The hyper-tension, the adrenaline and the mega-rewards enjoyed by financial traders around the world require a particular type of personality. The high-octane intensity of the markets also requires a steely nerve and a calculating and decisive mind-set. What is more, in the established order of things, trading on the world’s stock and currency markets used to also require a king’s ransom.
The good news for anyone with the courage to back their judgement with cold, hard cash is that the historical bar to entry to that trading arena has been lifted. There is now a way for us all to take a position on a stock or a currency value and to turn a profit on that insight.
No entrance fee is charged, no qualifications are required, no old school tie is needed and no introductions are necessary. Times have most definitely changed. That gateway to the market is now formally recognised as Financial Spread Betting (FSB).
by thetaxhaven
The particular appeal of FSB is that it makes it possible to trade in the sort of volumes that most of us can actually put our hands on; the idea that we need a million in the bank before we can begin to contemplate playing the markets are long gone. FSB enables trading against the movement of stocks, shares and currencies in real time via a computer or smartphone app form as little as £50.
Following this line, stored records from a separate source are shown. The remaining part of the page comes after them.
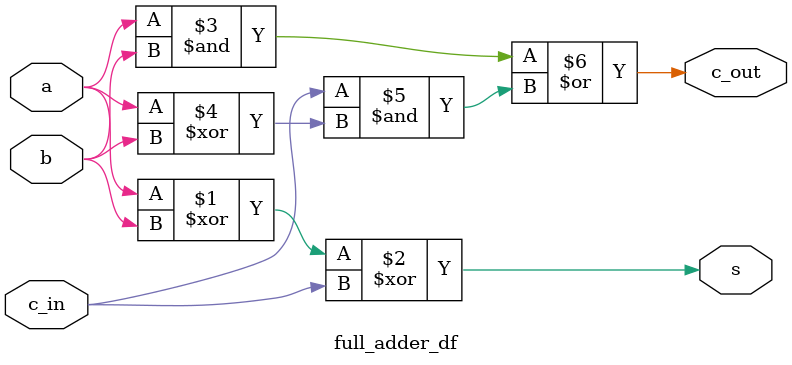
<source format=v>
/***********************************************************
File Name:	full_adder_df.v
Author: 	Kevan Thompson
Date:		March 13, 2024
Description: A data flow implementation of a full adder. 
			Operands are a, b, and cin. s in the sum, and c is
			the carry bit

***********************************************************/

module full_adder_df(
	input a,
	input b,
	input c_in,
	output s,
	output c_out
);

assign s = a ^ b ^ c_in;
assign c_out = (a & b) | (c_in & (a ^ b));

endmodule



</source>
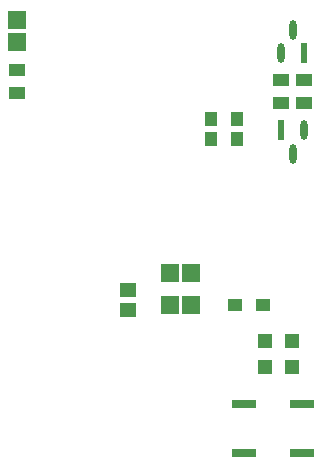
<source format=gbp>
G04*
G04 #@! TF.GenerationSoftware,Altium Limited,Altium Designer,22.3.1 (43)*
G04*
G04 Layer_Color=128*
%FSLAX25Y25*%
%MOIN*%
G70*
G04*
G04 #@! TF.SameCoordinates,2B40A856-6C47-4DC4-A76D-FC4A54A6A395*
G04*
G04*
G04 #@! TF.FilePolarity,Positive*
G04*
G01*
G75*
%ADD20R,0.06127X0.05924*%
%ADD28R,0.05924X0.06127*%
%ADD54R,0.04528X0.04528*%
%ADD55R,0.04528X0.03937*%
%ADD56R,0.04182X0.04553*%
%ADD57R,0.02410X0.06524*%
G04:AMPARAMS|DCode=58|XSize=65.24mil|YSize=24.1mil|CornerRadius=12.05mil|HoleSize=0mil|Usage=FLASHONLY|Rotation=270.000|XOffset=0mil|YOffset=0mil|HoleType=Round|Shape=RoundedRectangle|*
%AMROUNDEDRECTD58*
21,1,0.06524,0.00000,0,0,270.0*
21,1,0.04114,0.02410,0,0,270.0*
1,1,0.02410,0.00000,-0.02057*
1,1,0.02410,0.00000,0.02057*
1,1,0.02410,0.00000,0.02057*
1,1,0.02410,0.00000,-0.02057*
%
%ADD58ROUNDEDRECTD58*%
%ADD59R,0.05709X0.04528*%
%ADD60R,0.05512X0.04134*%
%ADD61R,0.07874X0.03150*%
D20*
X32480Y139373D02*
D03*
Y132280D02*
D03*
D28*
X83461Y44488D02*
D03*
X90554D02*
D03*
X83461Y55118D02*
D03*
X90554D02*
D03*
D54*
X124311Y23622D02*
D03*
X115059D02*
D03*
X124311Y32283D02*
D03*
X115059D02*
D03*
D55*
X105217Y44488D02*
D03*
X114469D02*
D03*
D56*
X97244Y99800D02*
D03*
Y106499D02*
D03*
X105905Y99800D02*
D03*
Y106499D02*
D03*
D57*
X120669Y102758D02*
D03*
X128150Y128344D02*
D03*
D58*
Y102758D02*
D03*
X124409Y94880D02*
D03*
X120669Y128344D02*
D03*
X124409Y136223D02*
D03*
D59*
X69488Y42618D02*
D03*
Y49508D02*
D03*
D60*
X32480Y122638D02*
D03*
Y115157D02*
D03*
X120472Y111811D02*
D03*
Y119291D02*
D03*
X128347D02*
D03*
Y111811D02*
D03*
D61*
X108071Y-4921D02*
D03*
Y11614D02*
D03*
X127559Y-4921D02*
D03*
Y11614D02*
D03*
M02*

</source>
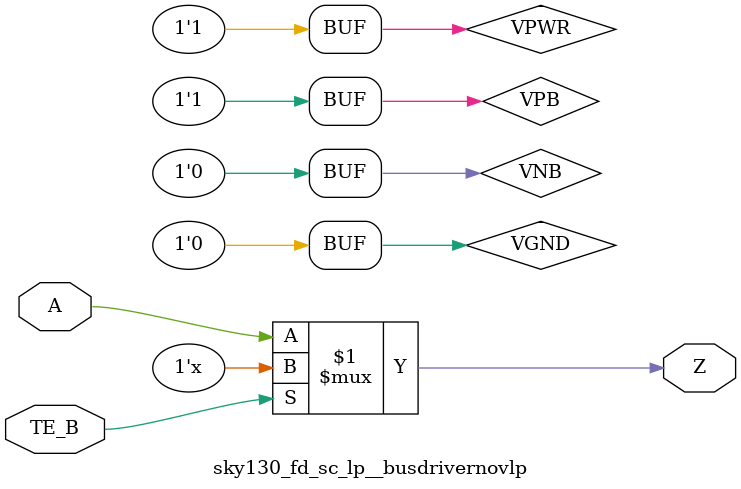
<source format=v>
/*
 * Copyright 2020 The SkyWater PDK Authors
 *
 * Licensed under the Apache License, Version 2.0 (the "License");
 * you may not use this file except in compliance with the License.
 * You may obtain a copy of the License at
 *
 *     https://www.apache.org/licenses/LICENSE-2.0
 *
 * Unless required by applicable law or agreed to in writing, software
 * distributed under the License is distributed on an "AS IS" BASIS,
 * WITHOUT WARRANTIES OR CONDITIONS OF ANY KIND, either express or implied.
 * See the License for the specific language governing permissions and
 * limitations under the License.
 *
 * SPDX-License-Identifier: Apache-2.0
*/


`ifndef SKY130_FD_SC_LP__BUSDRIVERNOVLP_BEHAVIORAL_V
`define SKY130_FD_SC_LP__BUSDRIVERNOVLP_BEHAVIORAL_V

/**
 * busdrivernovlp: Bus driver, enable gates pulldown only (pmoshvt
 *                 devices).
 *
 * Verilog simulation functional model.
 */

`timescale 1ns / 1ps
`default_nettype none

`celldefine
module sky130_fd_sc_lp__busdrivernovlp (
    Z   ,
    A   ,
    TE_B
);

    // Module ports
    output Z   ;
    input  A   ;
    input  TE_B;

    // Module supplies
    supply1 VPWR;
    supply0 VGND;
    supply1 VPB ;
    supply0 VNB ;

    //     Name     Output  Other arguments
    bufif0 bufif00 (Z     , A, TE_B        );

endmodule
`endcelldefine

`default_nettype wire
`endif  // SKY130_FD_SC_LP__BUSDRIVERNOVLP_BEHAVIORAL_V
</source>
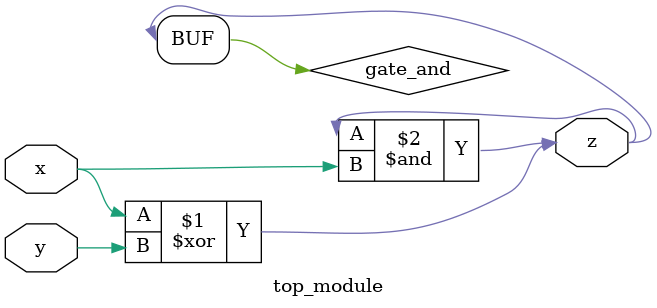
<source format=sv>
module top_module(
	input x,
	input y,
	output z);

	// wire declaration
	wire z;

	// XOR gate
	xor gate_xor(z, x, y);

	// AND gate
	and gate_and(z, z, x);

	// assign statement
	assign z = gate_and;

endmodule

</source>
Companies such as Tradefair offer a trading desktop app that delivers real-time market information and analytics on more than 3,200 different markets around the world. Tradefair’s clients simply stake a position against the stock or the currency of their choice and watch the markets unfold.
What providers offer delivers precisely the same high-octane sense of excitement that Wall Street traders and their like thrive on. But this is no mere simulation. The lack of any trading fees and taxes make FSB a viable investment vehicle for full-time, private, derivative traders. FSB is a serious way to play.
What makes it so serious is that for all the potential to generate a profit, that opportunity is balanced by the corresponding risk of losses. The way it works is that for every point the market moves in the right direction, the player wins the equivalent of his stake: a ten-point move realises ten times the original stake. The risk that balances that potential reward is that losses are calculated on the same formula. If the markets start to run the wrong way, losses can be substantial.
That risk/reward equation makes for a scenario you simply cannot take your eyes off. Trades are typically enacted over a matter of minutes. Very few traders are brave (or foolish) enough to expose themselves for long. It’s a game of dare, with very real penalties and the possibility of very real returns. No wonder it is proving so popular.